Rule D24.1 prohibits Team Orders and provides that an instruction to a Driver or Team member, either verbal or otherwise the effect of which may interfere with a race result is a Team Order.
After the Race Director announced the Pit Lane drive through Penalty on Car #12, the Stewards noted on broadcast footage an interview by a Supercars Media commentator of the Authorised Representative of Racing Team (Aust) Pty Ltd, Mr Story, during which Mr Story was invited to explain the reason why the gap between Cars #17 and #12 had been so large and whether it was the result of a ‘plan’.
While denying that suggestion, the response of Mr Story and the extraordinary increase in the gap between Cars #17 and #12 during the SC deployment caused the Stewards to hold concerns that Rule D24.1 may have been breached.
Following the Race the Stewards summonsed the Authorised Representative of Racing Team (Aust) Pty Ltd, the Driver of Car #12 and Car #12’s engineer to a Hearing and requested that the DRD obtain a recording of the radio communications between Car #12 and Car #12’s engineer during the SC deployment. That Hearing commenced at 2000hrs on Sunday 13 October.
After interviewing Mr Story, the Driver of Car #12 and Car #12’s engineer, and reviewing Hawk Eye footage of the incident, including in-Car footage from Car #12, the interview of Mr Story and Supercars telemetry data for Car #12, the Stewards, while making no findings, determined that the evidence was sufficient to call upon Racing Team (Aust) Pty Ltd to answer whether it breached Rule D24.1 and recommended to the DRD that he consider laying a charge of a breach of that Rule.
The DRD having determined to lay such a charge, and the Authorised Representative of Racing Team (Aust) Pty Ltd having explained that he required an opportunity gather and present evidence in defence of that charge and the DRD having sought an opportunity to secure further evidence, the Stewards closed the Inquiry at 2210hrs.
The charge will be heard by a panel of Stewards prior to the commencement of track activities at the forthcoming Gold Coast 600. In the circumstances, the Classifications for Race 25 remain Provisional.

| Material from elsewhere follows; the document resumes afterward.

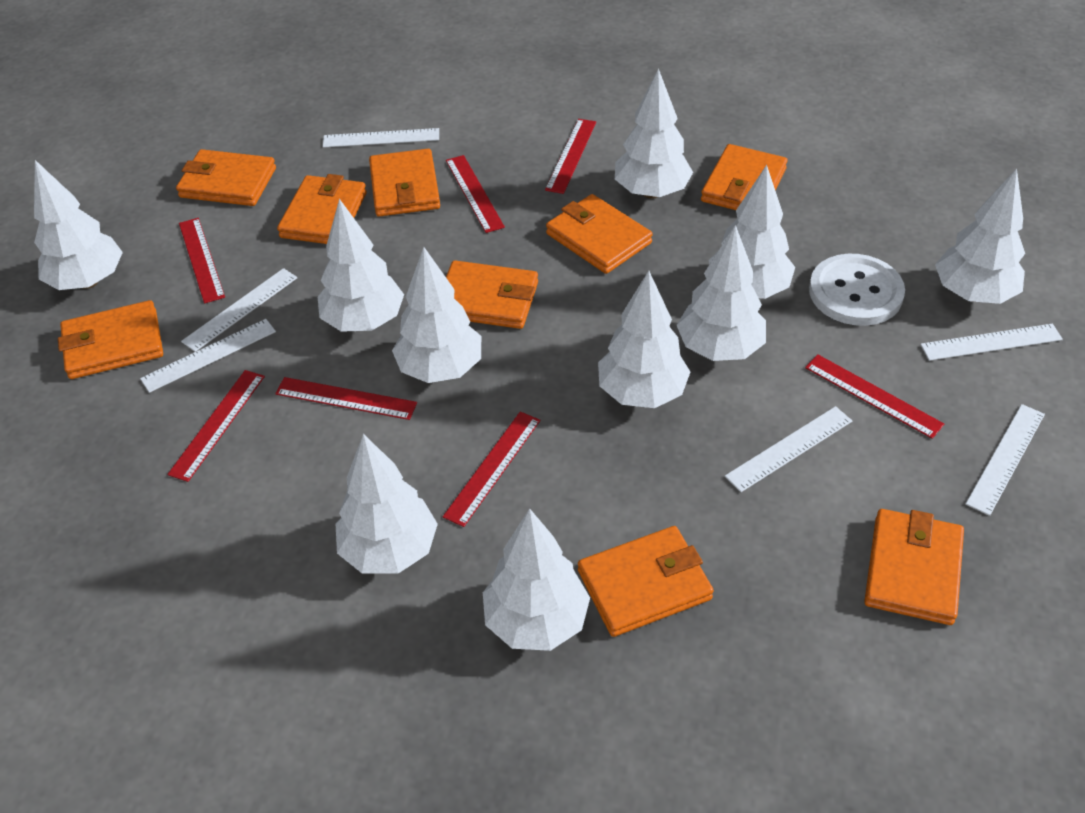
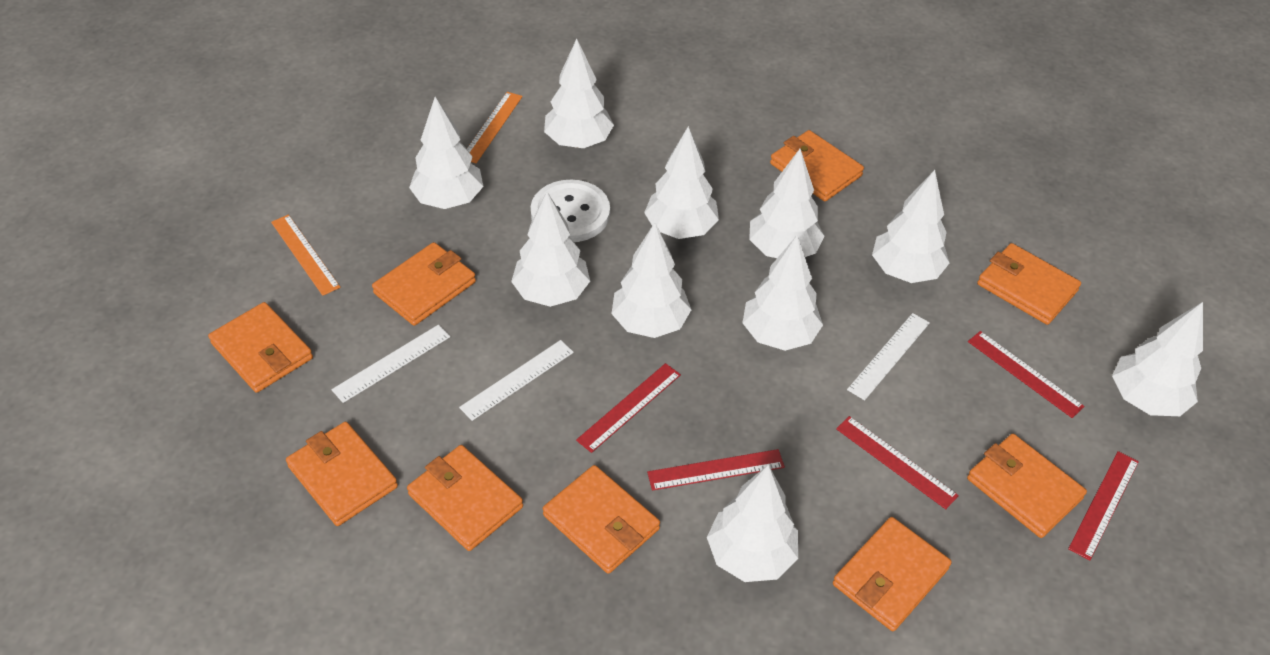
orange ruler: 0 -> 2
red ruler: 7 -> 5
white ruler: 6 -> 3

The Stewards re-iterate that no findings have been made against Racing Team (Aust) Pty Ltd at this stage and the Driver of Car #12 is not accused of any breach of the Rules beyond the breach of Rule D10.2.2.3 for which a Pit Lane drive through Penalty was issued during the Race and was served.
STORY INTERVIEW (LAP 138)
Supercars pit reporter Greg Murphy: “Ryan Story, news has just come through; black flag for Car 12. What was the situation there? We know he had an overheating problem, you had to put water in the car, but he did drop back a long way and wasn’t having any trouble before the Safety Car, so what was the story?”
Story: “Well, it’s one of those things isn’t it?”
Murphy: “Okay then … so a bit of plan?”
Story: “I wouldn’t go so far as that. We were … Look, we were genuinely having overheating issues with the car and where-en it was worse it was under Safety Car when you’re not getting a lot of the air go through the car, so yeah, not ideal, but we’re paying the price.”